費用は出口で認識される

 売上原価の理論的根拠は費用収益対応原則ですが、それを直感的に言うならば、「費用は出口で認識される」ということです。これは会計全般に通用します。

 次の【図表】において、商品を仕入れるという企業の“入口”でやっていることは、商品という財産と現金という財産の、財産どうしの等価交換です。

 ですから、この時点では財産は減少していません。財産が減少するのは、販売によって商品を企業外部の第三者に引き渡したときです。このときに財産が企業から出て行くのです。この“出口”で費用を認識するということです。

 ここではわかりやすいように「財産」という表現を使いましたが、会計的に言うならば資産です。

 商品は仕入れた時点では、すべて棚卸資産という資産です。そのうち、外部に出て行った部分だけが費用になります。企業から出て行かなかった部分は資産として残り続けます。それが期末の貸借対照表に計上される棚卸資産です。

「費用は出口で認識される」というのは、言い方を変えれば、「財産が消失または消費された時点で初めて費用になる」ということです。

 ですから、切手も未使用分は棚卸資産になるのです。というよりも、これも、購入した時点ではすべて資産です。実際、換金することが可能ですから、換金価値を有するれっきとした資産なわけです。

 重要性の観点から、切手などは購入した時点で全額を費用とするということも実務上あり得ますが、厳密な会計処理としては、購入したもののうち、使用した分だけが通信費などの費用になります。

 売上原価は制度的には先ほど説明した通りですが、あくまでも制度的な話です。そうした考え方が良いか悪いかは、また別の話です。

 欠点の1つは、費用を見ても使ったキャッシュの額がわからないことです。

 普通のビジネスパーソンは貸借対照表には無頓着です。ほとんどの人は売上高と費用という損益計算書の情報にしか関心がありません。

「利益を出せ!」と年中言われているわけですから、無理もないでしょう。そして、費用が少なく利益が出ていれば、「良かった、良かった」と安心するわけです。

 その前提としてあるのは、「費用がかかっていないということは、お金を使っていないということだろう」「利益が出ているということは、お金を儲けられたということだろう」という感覚です。

 しかし、売上原価の額は「それだけのお金を使った」という意味ではありません。あくまでも、販売された商品の原価です。

 先ほどの例で言えば、「売上原価8000円」という情報を見ても、「使ったお金は10000円」ということはわからないのです。

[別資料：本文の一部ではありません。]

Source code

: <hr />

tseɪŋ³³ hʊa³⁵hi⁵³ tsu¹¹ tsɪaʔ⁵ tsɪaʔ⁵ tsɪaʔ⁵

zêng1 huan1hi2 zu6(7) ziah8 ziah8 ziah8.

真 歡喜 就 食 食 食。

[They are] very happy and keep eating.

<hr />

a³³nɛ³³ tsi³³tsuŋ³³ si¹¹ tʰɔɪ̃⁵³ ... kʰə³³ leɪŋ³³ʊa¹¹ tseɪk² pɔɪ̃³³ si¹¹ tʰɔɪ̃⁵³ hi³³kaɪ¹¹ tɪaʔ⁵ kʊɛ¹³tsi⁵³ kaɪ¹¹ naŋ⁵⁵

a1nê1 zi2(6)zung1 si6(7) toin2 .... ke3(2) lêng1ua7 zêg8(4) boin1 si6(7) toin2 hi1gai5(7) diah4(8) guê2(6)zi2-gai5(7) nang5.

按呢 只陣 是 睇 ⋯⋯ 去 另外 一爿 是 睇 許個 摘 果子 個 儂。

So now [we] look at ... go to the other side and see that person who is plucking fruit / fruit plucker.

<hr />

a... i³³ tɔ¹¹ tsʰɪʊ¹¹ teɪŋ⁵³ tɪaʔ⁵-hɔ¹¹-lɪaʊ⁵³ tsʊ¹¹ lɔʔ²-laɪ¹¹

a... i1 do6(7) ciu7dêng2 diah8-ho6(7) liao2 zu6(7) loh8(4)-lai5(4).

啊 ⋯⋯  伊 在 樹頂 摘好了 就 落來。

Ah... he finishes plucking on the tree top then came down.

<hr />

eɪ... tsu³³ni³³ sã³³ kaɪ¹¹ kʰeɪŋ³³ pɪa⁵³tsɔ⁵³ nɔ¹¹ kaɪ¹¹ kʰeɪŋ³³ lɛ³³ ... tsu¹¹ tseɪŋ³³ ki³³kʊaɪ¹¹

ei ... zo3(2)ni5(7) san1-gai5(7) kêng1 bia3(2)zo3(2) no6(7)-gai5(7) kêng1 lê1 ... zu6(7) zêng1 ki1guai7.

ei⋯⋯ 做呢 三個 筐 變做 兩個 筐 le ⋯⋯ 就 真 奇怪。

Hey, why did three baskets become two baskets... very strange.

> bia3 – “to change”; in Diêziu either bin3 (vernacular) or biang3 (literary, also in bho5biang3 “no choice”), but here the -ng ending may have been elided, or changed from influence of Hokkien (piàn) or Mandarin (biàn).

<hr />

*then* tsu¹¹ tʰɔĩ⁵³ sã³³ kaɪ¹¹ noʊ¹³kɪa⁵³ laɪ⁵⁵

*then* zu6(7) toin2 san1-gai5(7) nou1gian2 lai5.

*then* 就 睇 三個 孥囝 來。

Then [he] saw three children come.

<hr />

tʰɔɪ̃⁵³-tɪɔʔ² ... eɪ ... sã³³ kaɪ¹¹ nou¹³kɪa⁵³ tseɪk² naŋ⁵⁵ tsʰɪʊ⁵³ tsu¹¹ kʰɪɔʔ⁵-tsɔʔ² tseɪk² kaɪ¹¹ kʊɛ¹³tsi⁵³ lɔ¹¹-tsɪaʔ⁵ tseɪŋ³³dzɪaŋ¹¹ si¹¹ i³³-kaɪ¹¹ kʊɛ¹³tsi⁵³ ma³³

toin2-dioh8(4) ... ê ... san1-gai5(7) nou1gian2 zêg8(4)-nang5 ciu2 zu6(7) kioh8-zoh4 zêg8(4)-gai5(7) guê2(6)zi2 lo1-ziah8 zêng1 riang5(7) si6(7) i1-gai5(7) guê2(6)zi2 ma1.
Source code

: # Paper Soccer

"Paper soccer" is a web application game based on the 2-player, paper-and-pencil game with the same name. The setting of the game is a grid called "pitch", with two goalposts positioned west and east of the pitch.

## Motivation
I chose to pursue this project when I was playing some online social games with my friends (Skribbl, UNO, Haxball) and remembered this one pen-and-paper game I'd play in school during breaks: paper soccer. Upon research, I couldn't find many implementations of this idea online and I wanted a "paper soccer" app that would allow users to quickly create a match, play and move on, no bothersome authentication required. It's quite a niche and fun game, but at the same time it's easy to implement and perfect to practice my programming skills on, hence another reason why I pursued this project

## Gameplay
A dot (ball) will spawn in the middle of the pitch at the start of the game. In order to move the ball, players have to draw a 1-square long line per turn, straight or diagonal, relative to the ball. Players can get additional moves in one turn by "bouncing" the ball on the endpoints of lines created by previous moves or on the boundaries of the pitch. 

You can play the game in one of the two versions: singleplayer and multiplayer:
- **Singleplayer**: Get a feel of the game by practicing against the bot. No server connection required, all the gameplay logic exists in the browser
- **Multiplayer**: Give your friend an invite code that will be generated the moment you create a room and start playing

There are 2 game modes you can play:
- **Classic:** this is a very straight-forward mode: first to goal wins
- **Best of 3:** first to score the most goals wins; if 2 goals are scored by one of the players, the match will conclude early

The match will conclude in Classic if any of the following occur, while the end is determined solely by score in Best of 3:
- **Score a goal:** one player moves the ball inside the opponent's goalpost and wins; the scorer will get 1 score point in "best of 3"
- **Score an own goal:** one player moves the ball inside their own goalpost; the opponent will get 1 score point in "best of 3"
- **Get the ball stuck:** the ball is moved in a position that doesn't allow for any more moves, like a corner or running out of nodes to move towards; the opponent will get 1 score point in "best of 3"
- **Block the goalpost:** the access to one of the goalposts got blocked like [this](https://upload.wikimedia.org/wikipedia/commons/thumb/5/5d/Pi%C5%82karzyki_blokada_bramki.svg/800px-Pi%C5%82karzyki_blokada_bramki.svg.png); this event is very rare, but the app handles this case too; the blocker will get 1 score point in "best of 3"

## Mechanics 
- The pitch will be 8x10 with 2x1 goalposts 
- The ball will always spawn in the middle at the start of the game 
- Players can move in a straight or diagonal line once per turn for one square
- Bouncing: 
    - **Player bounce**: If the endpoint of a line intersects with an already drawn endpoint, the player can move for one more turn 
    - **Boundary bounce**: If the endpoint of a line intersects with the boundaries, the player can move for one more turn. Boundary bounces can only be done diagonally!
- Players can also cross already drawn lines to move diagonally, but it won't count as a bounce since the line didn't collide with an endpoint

 それでも、この例はまだ良いほうです。使ったお金の8割が費用になっていますから、思い違いの程度は小さいからです。

 もし、100円の商品を100個仕入れたうち、売れたのは20個で、売れ残ったのが80個だったらどうでしょう。このとき、費用になるのは100円×20個の2000円だけです。使ったキャッシュは10000円であるにもかかわらずです。

過剰在庫はなぜ悪なのか?

 そもそも利益は、販売単価が仕入単価を上回ってさえいれば出ます。たとえば、先の例で販売単価が110円であれば、売上総利益は次の通りです。

【@110円×20個−@100円×20個=200円……売上総利益】

 これは要するに、販売単価と仕入単価の差額10円の20個分です。

 これで利益は出ますが、もし売れ残った商品がその後も売れずに、数年経ってから廃棄処分になったらどうなるでしょう。

 廃棄処分にしたら、それは全額費用になります。つまり、@100円×80個=8000円が費用になります。そうなると、200円の利益が出ていたように見えたこのビジネスは、実は200円−8000円=△7800円、すなわち、かなりの赤字だったということが、ここでやっとわかるのです。

 現実的には、この廃棄損失を数年前の売上総利益200円と結びつけて考える人はなかなかいません。複数商品を大量に扱っている場合はなおさらです。そうなると、実はこのビジネスは失敗だったということは誰も認識しないことになります。これが在庫の怖さです。

書影:教養としての「会計」入門金子智朗著『教養としての「会計」入門』(日本実業出版社 )

 当然のことながら、儲かったかどうかは、最後はキャッシュの問題です。

 ところが、在庫になった分はそれに使ったキャッシュがすぐに費用化されないので、実際に使ったキャッシュが見えないのです。最悪、上記の例のように、損したことも認識できないことになります。

 ビジネス誌などには、ときどき「過剰在庫は利益を悪化させる」というようなことが書かれていますが、あれは間違いです。

 確かに、外部倉庫を借りていれば保管費などの費用がかさみますが、それは本質的なことではありません。本質的には、過剰在庫はキャッシュ・フローを悪化させるのです。費用は、在庫となっている資産の流出か消費が行われない限り、発生しません。

 一方、過少在庫は、機会損失という問題につながります。その商品の在庫があれば売って利益を得られたはずなのに、在庫がなかったために取り損ねた利益です。多すぎても少なすぎてもいけない――ここに在庫管理の難しさがあります。